One day the imam tried to talk to me about God, telling me I was old and should at least pray like the others, but I went up to him and made an attempt to explain that I had so little time left, I didn’t want to waste it on God. He tried to change the subject by asking me why I was calling him “Monsieur” and not “El-Sheikh.” That got me mad, and I told him he wasn’t my guide, he wasn’t even on my side. “Yes, my son,” he said, putting his hand on my shoulder, “I am on your side. But you have no way of knowing it, because your heart is blind. I shall pray for
you.” Then, I don’t know why, but something inside me snapped. I started yelling at the top of my lungs, and I insulted him and said I wouldn’t put up with being prayed for by him. I grabbed him by the collar of his gandoura. I poured out on him everything that was in my heart, joy and anger together. He seemed so sure of himself, didn’t he? And yet none of his certainties was worth one hair on the head of the woman I loved. He wasn’t even sure he was alive, because he was living like a dead man. I might look as if I was the one who’d come up empty-handed, but I was sure about me, about everything, sure of my life and sure of the death I had waiting for me. Yes, that was all I had. But at least I had as much of a hold on it as it had on me. I had been right, I was still right, I would always be right. It was as if I had always been waiting for this moment and for the first light of this dawn to be vindicated. Nothing, nothing mattered, and I knew why. So did he. Throughout the whole absurd life I’d lived, a dark wind had been rising toward me from somewhere deep in my future. What did other people’s deaths or a mother’s love matter to me; what did his God or the lives people choose or the fate they think they elect matter to me when we’re all elected by the same fate, me and billions of privileged people like him who also called themselves my brothers?
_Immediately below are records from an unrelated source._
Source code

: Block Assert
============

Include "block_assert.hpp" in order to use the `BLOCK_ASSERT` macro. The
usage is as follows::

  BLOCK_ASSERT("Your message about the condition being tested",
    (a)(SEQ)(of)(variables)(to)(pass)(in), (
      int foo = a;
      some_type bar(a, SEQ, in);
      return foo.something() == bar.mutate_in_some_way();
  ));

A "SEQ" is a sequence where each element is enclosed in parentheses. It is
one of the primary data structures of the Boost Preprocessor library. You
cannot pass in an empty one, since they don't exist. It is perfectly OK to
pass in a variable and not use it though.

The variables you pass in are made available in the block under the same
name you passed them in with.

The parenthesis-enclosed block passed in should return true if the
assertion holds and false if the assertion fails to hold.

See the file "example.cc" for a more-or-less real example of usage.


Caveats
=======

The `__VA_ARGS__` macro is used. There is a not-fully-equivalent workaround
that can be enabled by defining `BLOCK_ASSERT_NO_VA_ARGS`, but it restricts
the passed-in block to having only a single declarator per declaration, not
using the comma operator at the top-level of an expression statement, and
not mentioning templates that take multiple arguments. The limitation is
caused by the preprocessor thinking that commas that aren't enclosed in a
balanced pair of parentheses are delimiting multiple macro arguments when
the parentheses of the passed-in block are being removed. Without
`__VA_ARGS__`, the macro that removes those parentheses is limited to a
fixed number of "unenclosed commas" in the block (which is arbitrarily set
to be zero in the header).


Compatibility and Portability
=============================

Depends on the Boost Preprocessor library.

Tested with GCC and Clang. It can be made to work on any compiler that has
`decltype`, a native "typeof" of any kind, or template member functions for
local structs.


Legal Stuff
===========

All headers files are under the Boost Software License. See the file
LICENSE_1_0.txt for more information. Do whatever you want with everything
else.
Couldn’t he see, couldn’t he see that? Everybody was privileged. There were only privileged people. The others would all be condemned one day. And he’ll be condemned too, if the world’s still alive. What would it matter if he were accused of murder and then executed because he didn’t cry at his mother’s funeral, or if I were accused of having killed a man on July 5, 1962, and not one
day sooner? Salamano’s dog was worth just as much as his wife. The little robot woman was just as guilty as the Parisian woman Masson married, or as Marie, who had wanted me to marry her. What did it matter that Meriem now offered her lips to another man? Couldn’t he, couldn’t this condemned man see that from somewhere deep in my future … All the shouting had me gasping for air. But they were already tearing the imam from my grip and a thousand arms wrapped themselves around me and brought me under control. The imam calmed them, though, and looked at me for a moment without saying anything. His eyes were full of tears. Then he turned and disappeared.